All of the data that follows is to be written out exactly, with images excluded.

---------- Material to process ----------

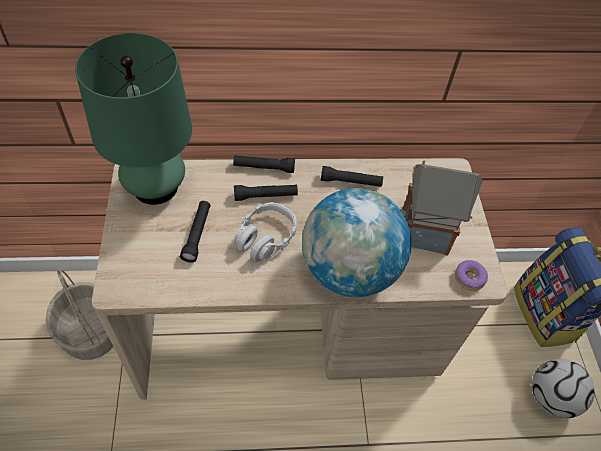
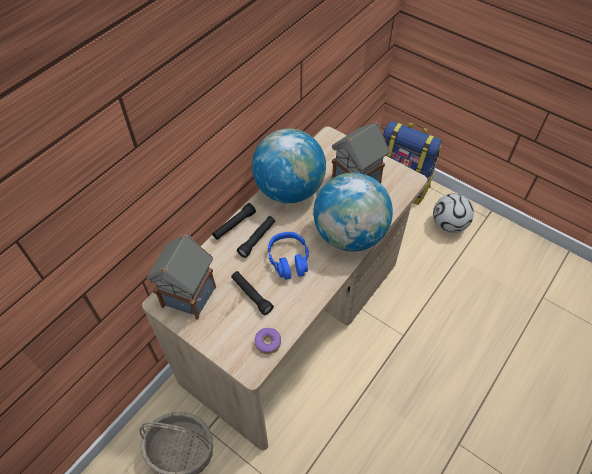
camera: 45 degrees left, 0 degrees up
(155, 187) = (189, 295): green table lamp -> toy house
(266, 238) = (289, 260): grey headphones -> blue headphones
(350, 182) = (289, 190): black flashlight -> globe
(469, 278) = (403, 185): donut -> donut (268, 343)

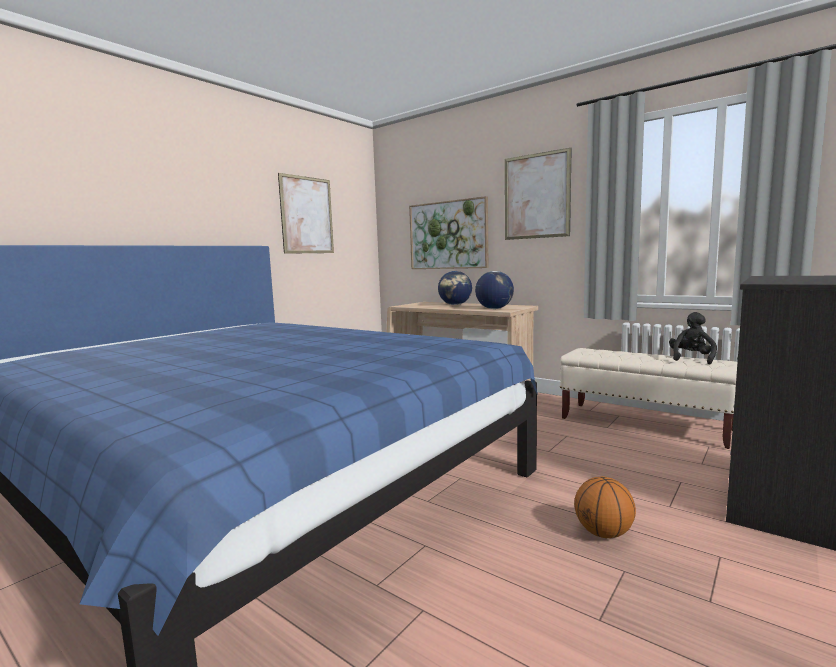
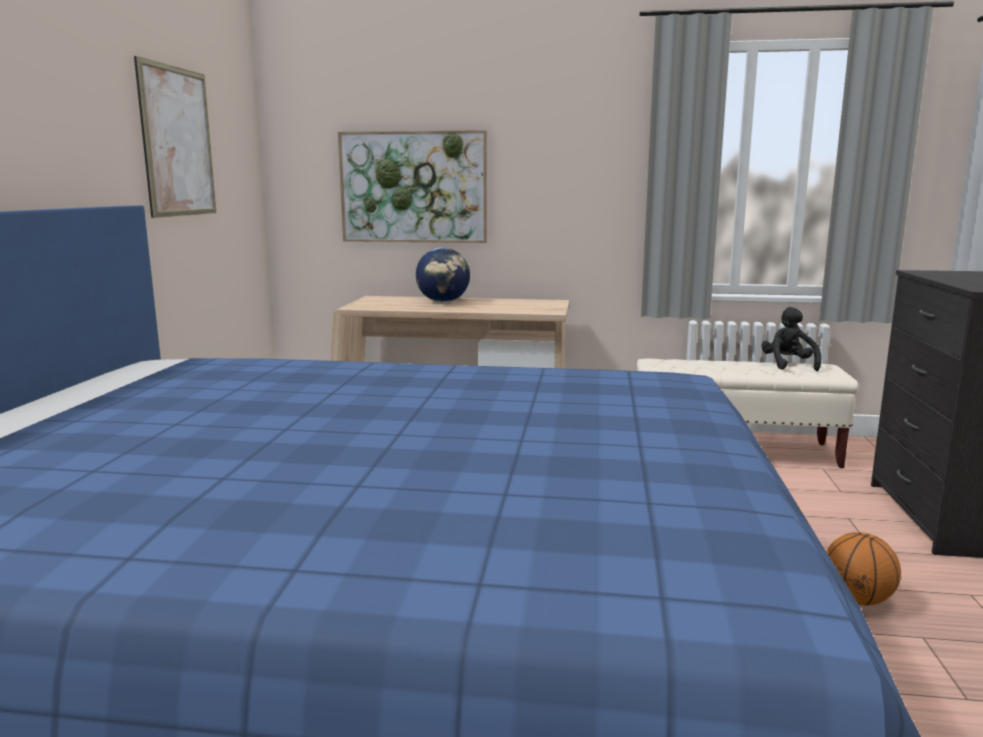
camera: 30 degrees left, 5 degrees up
(494, 309) = (526, 309): globe -> none
(536, 196) = (567, 138): picture -> none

----------

→ **Written reply**
camera: 45 degrees left, 0 degrees up
(155, 187) = (189, 295): green table lamp -> toy house
(266, 238) = (289, 260): grey headphones -> blue headphones
(350, 182) = (289, 190): black flashlight -> globe
(469, 278) = (403, 185): donut -> donut (268, 343)

camera: 30 degrees left, 5 degrees up
(494, 309) = (526, 309): globe -> none
(536, 196) = (567, 138): picture -> none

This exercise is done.